Ich habe bereits eine Provision gezahlt – kann ich sie zurückfordern?

Ja, wenn die Provision zu Unrecht gezahlt wurde – etwa weil kein wirksamer Maklervertrag bestand, die Kausalität fehlte, der Makler das Bestellerprinzip verletzt hat oder die Provisionsüberwälzung nach § 656d BGB unzulässig war – besteht ein Rückforderungsanspruch nach § 812 BGB (ungerechtfertigte Bereicherung). Der Anspruch verjährt in drei Jahren ab Jahresende der Kenntniserlangung. Warten Sie nicht: Wir prüfen Ihren Fall schnell und klären, ob und wie viel zurückgefordert werden kann.

Was ist der Unterschied zwischen Nachweis- und Vermittlungsmakler?

Der Nachweismakler (§ 652 BGB) erhält seine Provision, wenn er dem Auftraggeber die Gelegenheit zum Abschluss des Hauptvertrags nachweist – also den Kontakt zur Vertragspartei herstellt. Der Vermittlungsmakler geht weiter: Er führt aktiv Verhandlungen und ist unmittelbar an der Herbeiführung des Vertragsschlusses beteiligt. In beiden Fällen muss die Tätigkeit kausal für den Vertragsschluss sein. Der Unterschied ist relevant für den Umfang der geschuldeten Maklerleistung und die Frage, ob der Provisionsanspruch entstanden ist.

Darf der Vermieter die Maklerprovision auf den Mieter abwälzen?

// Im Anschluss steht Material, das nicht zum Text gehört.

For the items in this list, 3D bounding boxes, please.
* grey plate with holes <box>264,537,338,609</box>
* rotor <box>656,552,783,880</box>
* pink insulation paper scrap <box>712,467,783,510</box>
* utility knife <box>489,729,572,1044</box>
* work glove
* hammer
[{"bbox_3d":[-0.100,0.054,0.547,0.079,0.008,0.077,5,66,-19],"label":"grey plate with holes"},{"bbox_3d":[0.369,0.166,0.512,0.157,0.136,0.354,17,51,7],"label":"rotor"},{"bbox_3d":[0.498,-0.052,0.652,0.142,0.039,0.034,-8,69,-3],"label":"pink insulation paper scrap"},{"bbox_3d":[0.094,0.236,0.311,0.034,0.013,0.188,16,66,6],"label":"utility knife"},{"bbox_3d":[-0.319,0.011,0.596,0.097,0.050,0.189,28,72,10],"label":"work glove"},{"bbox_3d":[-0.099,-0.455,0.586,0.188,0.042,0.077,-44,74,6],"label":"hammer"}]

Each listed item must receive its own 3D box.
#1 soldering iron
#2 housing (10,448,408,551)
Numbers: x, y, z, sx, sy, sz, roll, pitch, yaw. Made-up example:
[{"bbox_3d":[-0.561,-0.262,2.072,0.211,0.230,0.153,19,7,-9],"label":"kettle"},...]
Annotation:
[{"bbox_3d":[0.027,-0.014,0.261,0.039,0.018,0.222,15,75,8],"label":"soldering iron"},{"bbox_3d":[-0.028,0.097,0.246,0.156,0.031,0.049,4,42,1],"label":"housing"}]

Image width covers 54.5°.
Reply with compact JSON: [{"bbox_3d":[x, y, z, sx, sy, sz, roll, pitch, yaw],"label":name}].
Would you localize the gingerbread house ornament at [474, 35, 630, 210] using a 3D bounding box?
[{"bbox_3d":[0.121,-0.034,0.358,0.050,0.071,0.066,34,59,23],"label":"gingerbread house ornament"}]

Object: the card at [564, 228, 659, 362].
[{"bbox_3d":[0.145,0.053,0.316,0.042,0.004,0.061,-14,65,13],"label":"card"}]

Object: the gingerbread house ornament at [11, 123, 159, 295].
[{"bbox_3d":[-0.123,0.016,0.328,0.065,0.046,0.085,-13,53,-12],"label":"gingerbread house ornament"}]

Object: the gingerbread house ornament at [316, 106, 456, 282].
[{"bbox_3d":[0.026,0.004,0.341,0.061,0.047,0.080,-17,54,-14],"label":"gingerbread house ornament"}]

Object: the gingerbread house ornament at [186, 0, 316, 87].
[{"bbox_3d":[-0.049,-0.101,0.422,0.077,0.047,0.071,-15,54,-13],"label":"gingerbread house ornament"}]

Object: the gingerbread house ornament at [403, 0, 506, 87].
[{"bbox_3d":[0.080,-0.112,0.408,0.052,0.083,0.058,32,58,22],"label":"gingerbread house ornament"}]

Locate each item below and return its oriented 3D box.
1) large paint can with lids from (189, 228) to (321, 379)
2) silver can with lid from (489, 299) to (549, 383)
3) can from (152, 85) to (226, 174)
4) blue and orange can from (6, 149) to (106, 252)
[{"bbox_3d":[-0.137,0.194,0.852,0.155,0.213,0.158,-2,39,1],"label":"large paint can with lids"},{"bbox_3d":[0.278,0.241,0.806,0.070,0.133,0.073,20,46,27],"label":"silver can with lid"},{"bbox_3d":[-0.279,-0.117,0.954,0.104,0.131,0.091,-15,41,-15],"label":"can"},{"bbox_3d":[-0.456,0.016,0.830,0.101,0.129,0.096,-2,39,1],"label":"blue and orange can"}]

Nein – nicht, wenn der Vermieter den Makler beauftragt hat. Das Bestellerprinzip (§ 2 Abs. 1a WoVermRG) verbietet es dem Makler, vom Mieter eine Provision zu verlangen, wenn der Vermieter der Auftraggeber war. Dies gilt auch für Umgehungsgestaltungen wie Aufwandsentschädigungen oder Bearbeitungsgebühren. Verstöße sind bußgeldbewehrt. Hat der Mieter eine solche Provision gezahlt, kann er sie zurückfordern. Wir setzen diese Rückforderungsansprüche durch.

Wie viel Provision kann ein Makler beim Immobilienkauf verlangen?

Im Bereich der Wohnimmobilien gelten die Regelungen der §§ 656b–656d BGB: Werden Käufer und Verkäufer je zur Hälfte zur Provision verpflichtet, ist die häufigste Gestaltung eine Gesamtprovision von 6 % bis 7,14 % des Kaufpreises (inkl. MwSt.), die je zur Hälfte getragen wird. Der Käufer zahlt dann 3 % bis 3,57 %. Im gewerblichen Bereich sind bis zu 5 % zzgl. MwSt. üblich, und die Provision ist frei verhandelbar. Eine Provision, die weit über dem Ortsüblichen liegt oder per AGB einseitig auferlegt wird, kann unwirksam sein.